I was talking to someone recently about this. Paraphrased, he said something
like "I don't understand suicidal people. OK, you're depressed. Do something
about it. Move to the mountains!"

If I had tried something like that, I would have just carried my defective
brain to the mountains with me. Or the oppressive thought patterns, or
whatever the nature of my depression was.

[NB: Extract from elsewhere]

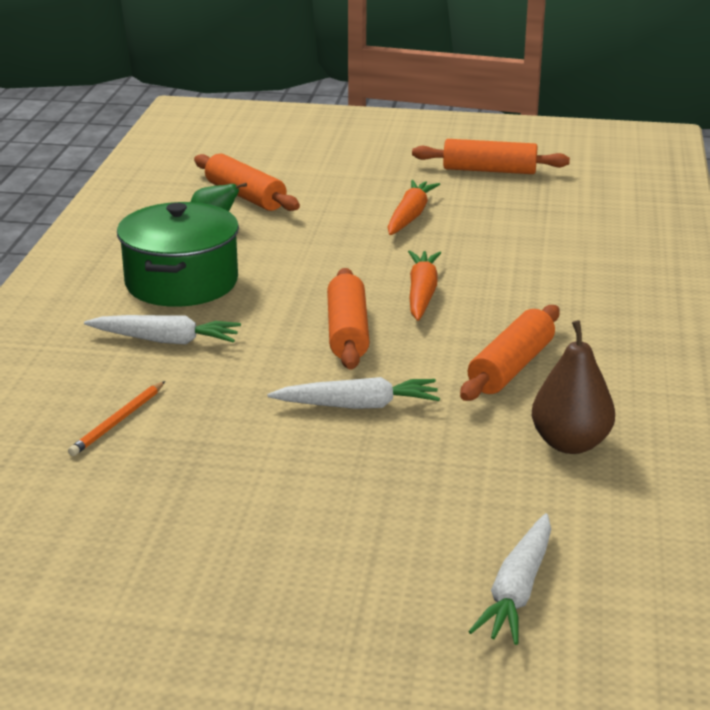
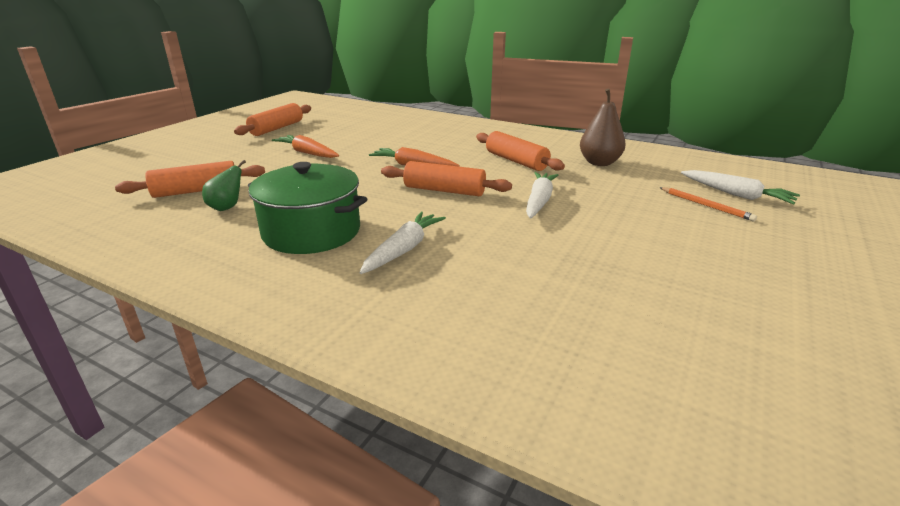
camera: 70 degrees left, 0 degrees up
orange pencil [68,381,165,456] -> orange pencil moved to [659,187,757,221]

As the article said, depression is not merely feeling super bad, it's being
broken.

If you have someone in your life that's depressed, and you don't understand
it, then accept that you don't understand it, and have some empathy. Admit to
yourself that you may be generally ignorant about depression, and that you
yourself have not competently diagnosed this person's particluar depression.
Help, even if that help is limited to not judging or assuming.

------
a3n
> I haven’t really talked about it much in that time, ... my assumption is
> most people would find the day-to-day details of my life to be as dull as
> dishwater.

> But it’s also in part because I’m a coward. Depression (and mental illness
> overall) still carries a stigma.

Nah, not a coward, he's just naturally cautious. No one has the obligation to
reveal anything about their personal lives. Not everyone who suffers from
something has to be a campaigner, or an example, or a resource.

Good for him that he feels free enough to talk about it. Like many things, the
more people talk about it, the less ignorant prejudice there will be.

I was suicidally depressed, for a long time. Miserable life. I got treated,
and now the "me" that was oppressed by this condition has been allowed to come
to the fore. Same person, different world.

If you think you're depressed, talk to your doctor and get treatment. That
treatment will vary; depression is a very large blanket term.